The title was causing misdirection. There is enough in the title to infer instructions. The task code handles choosing the next active task, so we don’t need that info in the create_tasks output.

Also, if we expect the model to always call get_active_task after create_tasks, how about including the active task in the create_tasks output?

[
  {
    "event": "ADD",
    "task_uid": "2b4166e3-711b-48b3-a25c-3af6e99a057c"
  },
  {
    "event": "DUPLICATE",
    "task_uid": "b151c29a-5176-4fdb-a42a-cf2a15ac6602"
  },
  {
    "event": "ACTIVATE",
    "task": {
      "created_at": "2026-04-10T16:32:25.809231",
      "evidence": [ "...SNIP..." ],
      "objective": "...SNIP...",
      "phase": 1,
      "status": "active",
      "status_reason": "activated",
      "task_uid": "4268624c-634f-42fc-8d56-d52ce24dfcab",
      "title": "...SNIP..."
    }
  }
]

Fourth Iteration

There are still problems 😕

It seemed like a good idea to output whether each task was added, or a duplicate was found. Nope. Sometimes the model would take DUPLICATE as an instruction to re-write the task until it wasn’t a duplicate. The agent could spend several turns rewriting the same task.

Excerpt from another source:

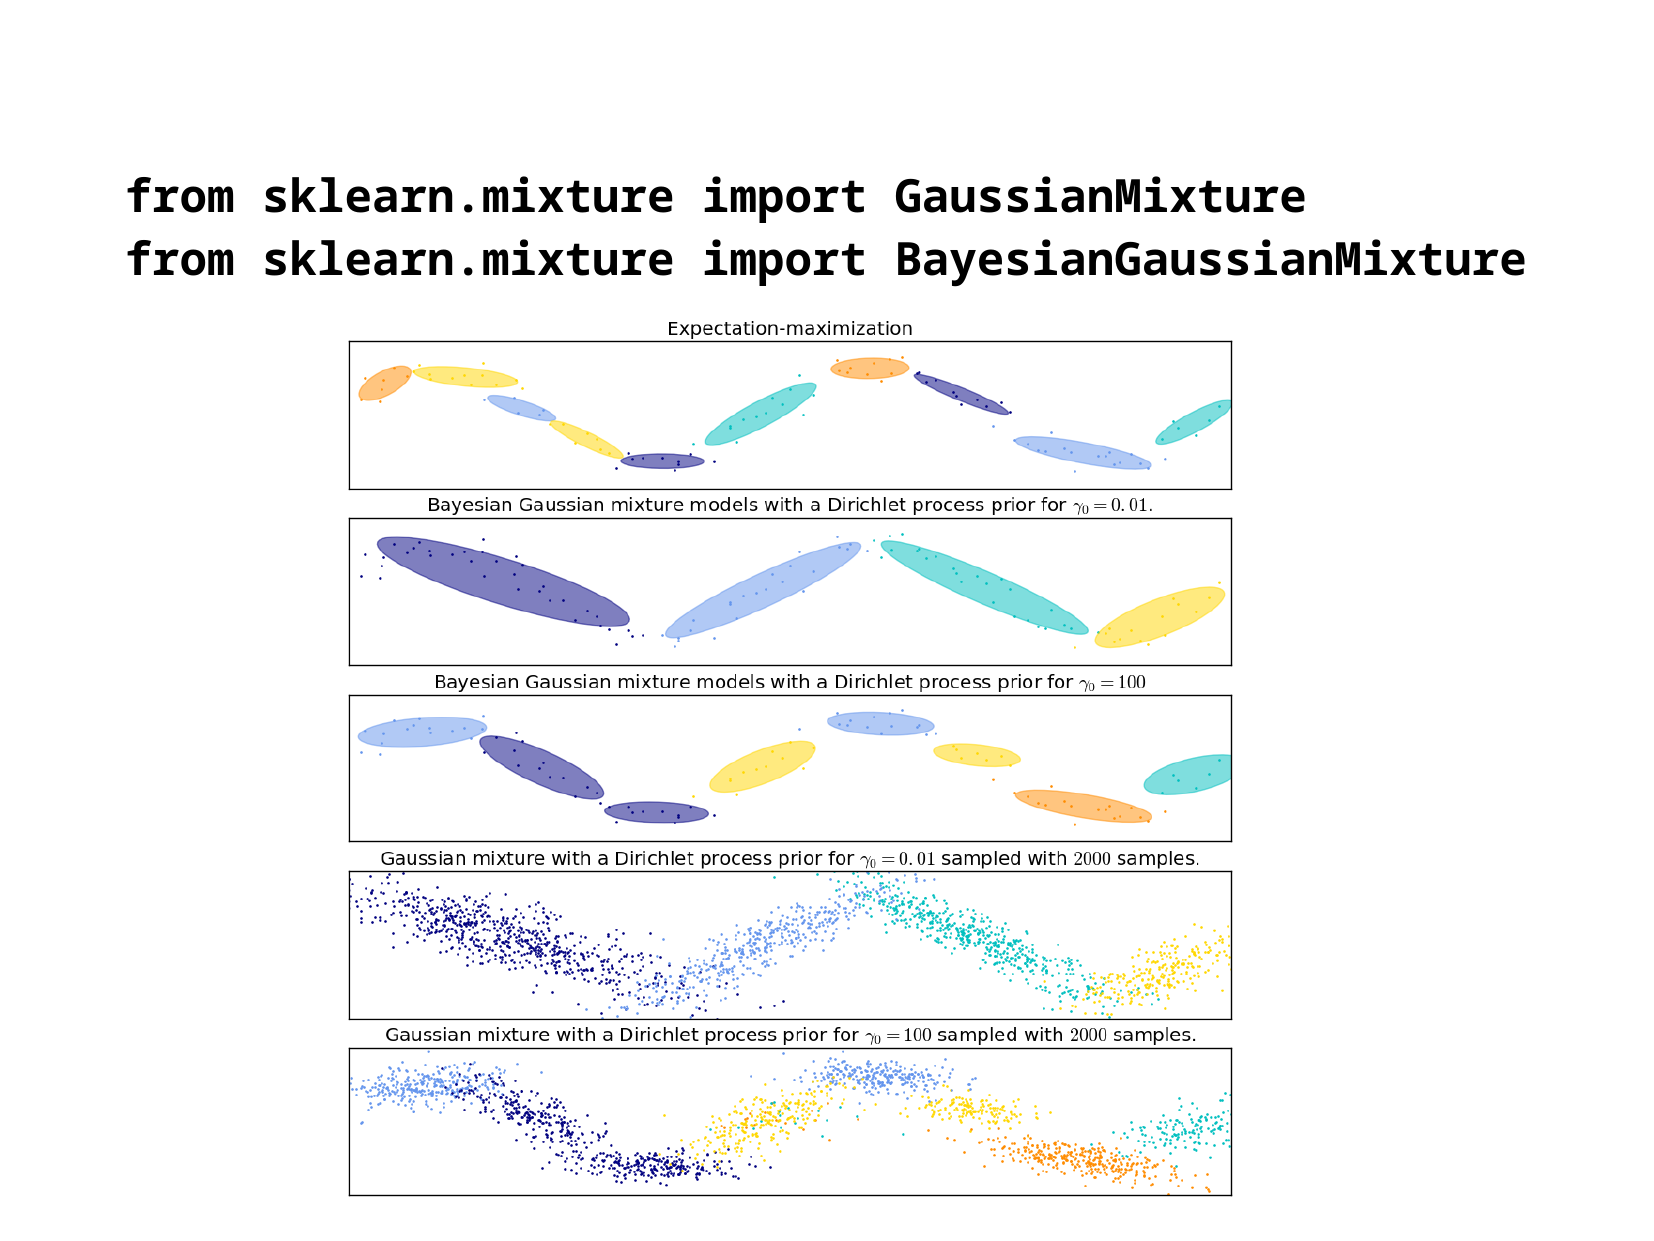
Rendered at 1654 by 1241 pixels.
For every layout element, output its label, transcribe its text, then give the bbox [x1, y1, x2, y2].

UUIDs seem like a good idea. Some tools can take a UUID, such as task_uid, and use it to mark a specific task as done. Models will, fairly quickly, hallucinate UUIDs. Use them sparingly.

I landed on simply tells the model the tasks were created and including the active task. I had thought using well-defined JSON would be better. Models do understand JSON, but now that there is only “tasks created”, it’s unnecessary. Also, considering the get_active_task tool outputs the <active_task>... format, keeping the output of create_tasks consistent is helpful.

Tasks created.

<active_task phase="2" status="active">
{
  "activated": true,
  "task": {
    "created_at": "2026-04-11T13:40:17.728226",
    "evidence": [ "...SNIP..." ],
    "objective": "...SNIP...",
    "phase": 2,
    "status": "active",
    "status_reason": "activated",
    "task_uid": "d768ad00-3b3c-4f84-907f-8e9716c9aa86",
    "title": "...SNIP..."
  }
}
</active_task>

I haven’t seem models get misdirected by this yet, large or small.

task_done

The task_done tool marks the active task or one specified by task_uid as done. It also activates the next task. Originally the prompt instructed the model to call task_done then get_active_task. Now, task_done, does both and outputs the active task. This seems to work well.

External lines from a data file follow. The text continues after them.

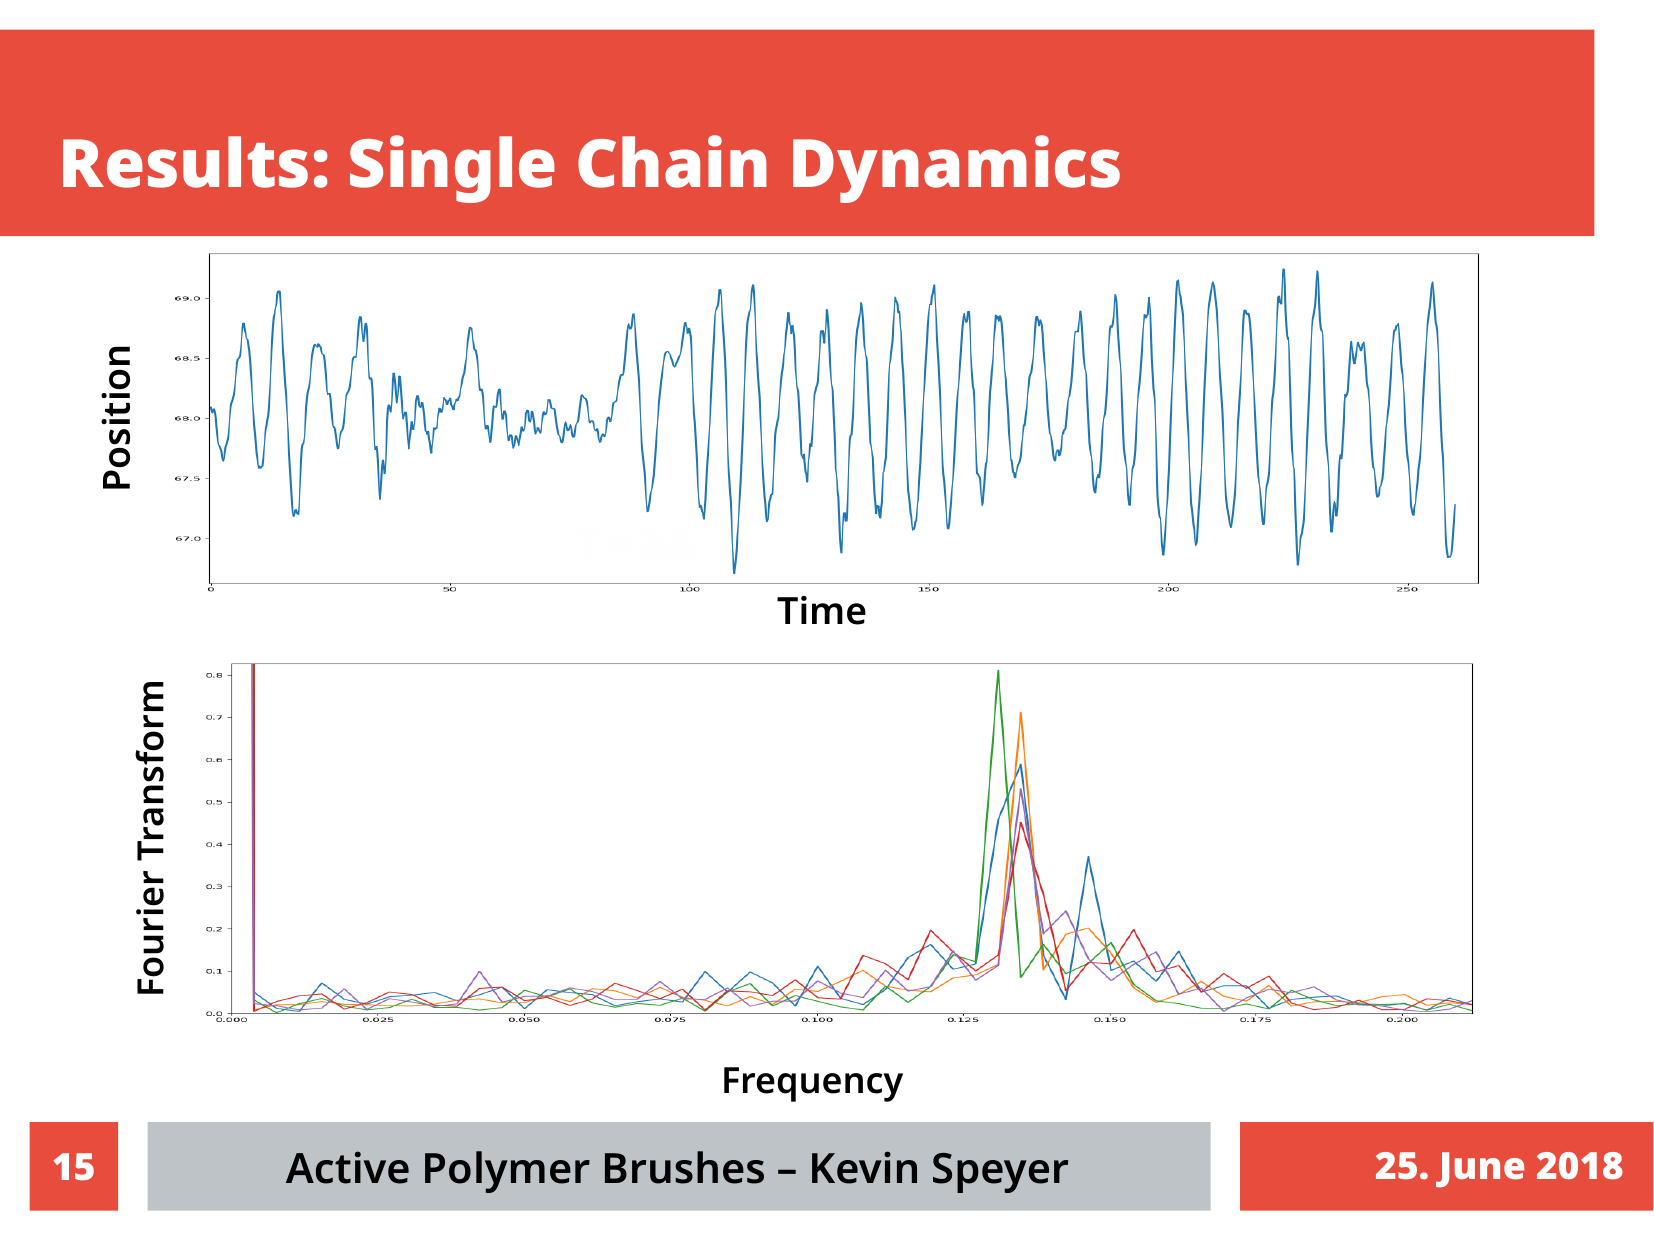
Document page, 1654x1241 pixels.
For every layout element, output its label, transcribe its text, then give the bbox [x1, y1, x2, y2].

picture [186, 652, 1485, 1027]
text_box Position [89, 330, 153, 493]
text_box Fourier Transform [124, 678, 187, 998]
text_box Time [777, 585, 875, 648]
picture [152, 245, 1486, 603]
text_box Active Polymer Brushes – Kevin Speyer [149, 1138, 1206, 1198]
title Results: Single Chain Dynamics [59, 59, 1595, 207]
text_box Frequency [721, 1054, 905, 1117]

<active_task phase="2" status="active">
{
  "activated": true,
  "closed": {
    "status": "done",
    "task_uid": "713c827c-8b86-4ad4-8d4c-50e90693ab87"
  },
  "task": {
    "created_at": "2026-04-11T13:40:17.728226",
    "evidence": [ "...SNIP..." ],
    "objective": "...SNIP...",
    "phase": 2,
    "status": "active",
    "status_reason": "activated",
    "task_uid": "d768ad00-3b3c-4f84-907f-8e9716c9aa86",
    "title": "...SNIP..."
  }
}
</active_task>

null

Don’t output null values, unless it is the only output. I found sometimes the model will see null and forget everything else and determine the tool failed. Out of all the output of the particular tool where I saw this, it locked on null. I added a filter to all dictionaries I output to remove null values.

Refactoring Planning

Thinking more about the planning process, I am considering removing most of the planning and task logic out of prompts and into procedural code.

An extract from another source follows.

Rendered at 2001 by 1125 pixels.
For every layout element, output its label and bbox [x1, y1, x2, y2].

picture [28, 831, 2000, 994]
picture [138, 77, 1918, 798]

The agent will still be responsible for creating the plan and evaluating completion criteria. It will create tasks. The execution of tasks will be driven by prodecural code and new agents created for each task. The context can be made specific to the task without the cognitive load of previous actions. There is also an opportunity for parallel work across multiple agents.

Although I don’t have the resources to test with frontier models, I’ve seen evidence from others that a large context window is detrimental to performance. That makes sense, unrelated history is kept as the model moves from task to task. Using a new agent for each task should also reduce the token usage.